* Extrahierter Text:
══════

Christina von Brühl

Landschaftsarchitektin, Schriftstellerin

Johanne Margarethe Christina Gräfin von Brühl, auch Jeanne Marguerite Christine Gräfin von Brühl, geb. von Schleyerweber und Friedenau, genannt Tina (* 1. Januar 1756 in Maubeuge; † 3. Juli 1816 in Berlin), war eine der wenigen Landschaftsarchitektinnen des 18. Jahrhunderts. Sie konzipierte den Landschaftspark Seifersdorfer Tal nördlich von Dresden bei Seifersdorf, einen der ersten deutschen Landschaftsgärten nach dem Vorbild Englischer Landschaftsparks. Zeitgleich legte sie auf ihrem Rittergut in Seifersdorf einen Park mit einem Denkmal für Johann Wolfgang von Goethe, den Preußenkönig und Frau von der Recke an. Sie pflegte intensive Kontakte zum Weimarer Hof und bekannten klassischen Literaten. Außerdem betätigte sie sich als Schriftstellerin.[1]

Christina Gräfin von Brühl, Ölgemälde von Anton Graff
 
Amor im Seifersdorfer Tal, 1962

Christina von Brühl wurde 1756 in Maubeuge in Nordfrankreich geboren. Ihr Vater war Paul Ernst Schleyerweber (oder Schleierweber; † 1775), der als Premierleutnant in der elsässischen Armee diente. Christina erhielt eine sehr gute Bildung, unter anderem am Hof der Fürstin Eleonore Christiane zu Stolberg-Gedern, geborene Gräfin Reuß zu Lobenstein (1736–1782). Ihre Kenntnis der Literatur der Empfindsamkeit ging weit über das damals übliche Maß hinaus, sie beschäftigte sich außerdem mit religiösen Fragen.[1] Paul Schleyerweber wurde 1775 als von Schleyerweber und Friedenau nobilitiert.[1]

Ihren Ehemann Hanns Moritz von Brühl (1746–1811) lernte sie kennen, nachdem er 1766 in die französische Armee eingetreten war. Zuvor war er Oberstleutnant in der sächsischen Armee. Ihr Schwiegervater war Heinrich von Brühl, Finanzminister und Premierminister unter August dem Starken, nach dem die Brühlsche Terrasse in Dresden benannt ist.[2] Christina heiratete 1771 im Alter von 15 Jahren den 25-jährigen Grafen von Brühl. Das Paar lebte ab 1775 im Herrenhaus ihres zum Schloss Seifersdorf gehörenden Ritterguts. Im Jahr 1772 gebar Christina von Brühl ihr einziges Kind Carl von Brühl. Er wurde königlich-preußischer Wirklicher Geheimer Rat und Generalintendant des Schauspiels und später der Museen in Berlin. Da die Einkünfte aus dem Rittergut für ein standesgemäßes Leben der Familie nicht ausreichten, war Hanns Moritz von Brühl von 1791 bis zu seinem Tod 1811 als Generalinspekteur der Chausseen in Preußen und Pommern tätig.

══════

* Datenzeilen:
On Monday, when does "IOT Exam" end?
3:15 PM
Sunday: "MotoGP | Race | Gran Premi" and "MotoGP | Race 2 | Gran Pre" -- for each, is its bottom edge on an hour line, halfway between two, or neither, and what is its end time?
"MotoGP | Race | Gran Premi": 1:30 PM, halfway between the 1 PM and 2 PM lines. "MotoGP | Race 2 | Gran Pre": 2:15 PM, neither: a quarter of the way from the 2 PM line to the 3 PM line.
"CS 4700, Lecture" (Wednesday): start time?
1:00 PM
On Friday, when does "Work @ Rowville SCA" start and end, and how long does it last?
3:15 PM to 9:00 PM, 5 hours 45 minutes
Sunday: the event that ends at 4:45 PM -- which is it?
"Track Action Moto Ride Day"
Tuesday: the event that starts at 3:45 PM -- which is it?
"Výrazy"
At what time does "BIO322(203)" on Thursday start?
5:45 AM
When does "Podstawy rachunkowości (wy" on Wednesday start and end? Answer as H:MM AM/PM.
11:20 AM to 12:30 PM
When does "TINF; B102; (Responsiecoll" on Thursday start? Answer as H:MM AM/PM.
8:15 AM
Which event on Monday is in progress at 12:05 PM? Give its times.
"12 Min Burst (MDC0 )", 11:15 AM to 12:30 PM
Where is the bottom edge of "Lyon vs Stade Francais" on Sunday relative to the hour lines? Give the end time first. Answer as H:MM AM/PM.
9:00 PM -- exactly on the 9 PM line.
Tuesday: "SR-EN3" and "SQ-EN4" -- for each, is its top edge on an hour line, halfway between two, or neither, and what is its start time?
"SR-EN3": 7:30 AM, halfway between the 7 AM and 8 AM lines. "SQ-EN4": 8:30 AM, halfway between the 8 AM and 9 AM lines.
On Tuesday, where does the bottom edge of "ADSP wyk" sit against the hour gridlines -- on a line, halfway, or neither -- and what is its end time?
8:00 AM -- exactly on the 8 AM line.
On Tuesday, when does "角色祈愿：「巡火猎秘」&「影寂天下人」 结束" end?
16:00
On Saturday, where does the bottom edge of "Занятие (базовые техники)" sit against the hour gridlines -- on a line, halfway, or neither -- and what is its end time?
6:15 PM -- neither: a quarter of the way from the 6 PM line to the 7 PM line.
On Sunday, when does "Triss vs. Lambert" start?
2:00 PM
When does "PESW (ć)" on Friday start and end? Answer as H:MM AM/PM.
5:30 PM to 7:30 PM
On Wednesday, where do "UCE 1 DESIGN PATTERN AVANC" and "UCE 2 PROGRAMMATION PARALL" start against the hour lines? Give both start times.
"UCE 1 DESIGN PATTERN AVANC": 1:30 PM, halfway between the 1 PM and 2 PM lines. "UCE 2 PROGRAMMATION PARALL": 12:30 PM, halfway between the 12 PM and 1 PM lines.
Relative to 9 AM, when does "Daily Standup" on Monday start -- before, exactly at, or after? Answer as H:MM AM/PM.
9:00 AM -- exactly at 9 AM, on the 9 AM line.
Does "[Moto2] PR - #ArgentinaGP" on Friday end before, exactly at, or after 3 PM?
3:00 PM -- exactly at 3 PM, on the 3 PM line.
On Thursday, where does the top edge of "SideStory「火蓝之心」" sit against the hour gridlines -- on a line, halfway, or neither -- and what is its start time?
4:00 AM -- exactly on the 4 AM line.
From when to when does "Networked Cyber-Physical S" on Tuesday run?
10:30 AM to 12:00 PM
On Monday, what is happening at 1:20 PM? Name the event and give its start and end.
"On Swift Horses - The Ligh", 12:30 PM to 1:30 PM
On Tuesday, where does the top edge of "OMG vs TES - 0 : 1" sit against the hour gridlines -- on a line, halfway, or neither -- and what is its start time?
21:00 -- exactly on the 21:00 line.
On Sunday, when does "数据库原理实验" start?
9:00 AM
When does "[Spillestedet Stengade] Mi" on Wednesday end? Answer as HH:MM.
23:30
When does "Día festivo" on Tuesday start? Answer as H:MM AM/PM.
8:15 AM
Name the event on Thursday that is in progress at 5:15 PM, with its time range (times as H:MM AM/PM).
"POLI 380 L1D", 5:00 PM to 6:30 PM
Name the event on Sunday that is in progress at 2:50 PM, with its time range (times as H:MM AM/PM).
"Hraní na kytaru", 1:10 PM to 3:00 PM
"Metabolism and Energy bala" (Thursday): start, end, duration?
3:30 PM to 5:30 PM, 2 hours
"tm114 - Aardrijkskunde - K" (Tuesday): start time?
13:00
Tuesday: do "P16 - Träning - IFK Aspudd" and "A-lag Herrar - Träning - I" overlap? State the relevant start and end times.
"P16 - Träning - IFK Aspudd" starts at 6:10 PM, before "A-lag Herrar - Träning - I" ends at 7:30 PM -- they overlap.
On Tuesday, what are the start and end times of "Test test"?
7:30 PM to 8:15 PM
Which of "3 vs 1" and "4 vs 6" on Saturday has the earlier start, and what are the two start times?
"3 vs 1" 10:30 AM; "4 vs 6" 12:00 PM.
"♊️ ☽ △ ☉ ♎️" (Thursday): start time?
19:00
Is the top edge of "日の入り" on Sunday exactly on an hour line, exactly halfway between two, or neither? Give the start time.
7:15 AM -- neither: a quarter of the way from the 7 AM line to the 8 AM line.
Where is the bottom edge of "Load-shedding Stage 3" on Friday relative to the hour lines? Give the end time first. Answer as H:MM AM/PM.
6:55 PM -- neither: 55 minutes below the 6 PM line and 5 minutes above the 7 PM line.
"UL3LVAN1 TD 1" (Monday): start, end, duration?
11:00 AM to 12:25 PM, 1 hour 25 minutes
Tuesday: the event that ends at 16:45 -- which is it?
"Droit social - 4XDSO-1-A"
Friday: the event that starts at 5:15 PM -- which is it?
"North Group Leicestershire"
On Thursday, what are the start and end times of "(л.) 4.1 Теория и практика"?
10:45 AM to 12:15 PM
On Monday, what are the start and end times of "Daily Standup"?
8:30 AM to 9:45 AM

══════

* Zu erledigende Aufgaben:
[1] Beantworten Sie anhand des Textes über Christina von Brühl diese Fragen:
(a) In welchem Ort wurde sie geboren?
(b) In welchem Jahr heiratete sie den Grafen von Brühl?
(c) Welche Tätigkeit übte Hanns Moritz von Brühl von 1791 bis 1811 aus?
[2] Ermitteln Sie alle Zeilen der Einträge, in denen die Zeichenfolge "bottom" vorkommt, und schreiben Sie diese Zeilen ab. Groß- und Kleinschreibung ist dabei zu beachten.

* Ergebnisse je Aufgabe:
[1]
(a) In Maubeuge in Nordfrankreich.
(b) 1771.
(c) Er war Generalinspekteur der Chausseen in Preußen und Pommern.

[2]
Sunday: "MotoGP | Race | Gran Premi" and "MotoGP | Race 2 | Gran Pre" -- for each, is its bottom edge on an hour line, halfway between two, or neither, and what is its end time?
Where is the bottom edge of "Lyon vs Stade Francais" on Sunday relative to the hour lines? Give the end time first. Answer as H:MM AM/PM.
On Tuesday, where does the bottom edge of "ADSP wyk" sit against the hour gridlines -- on a line, halfway, or neither -- and what is its end time?
On Saturday, where does the bottom edge of "Занятие (базовые техники)" sit against the hour gridlines -- on a line, halfway, or neither -- and what is its end time?
Where is the bottom edge of "Load-shedding Stage 3" on Friday relative to the hour lines? Give the end time first. Answer as H:MM AM/PM.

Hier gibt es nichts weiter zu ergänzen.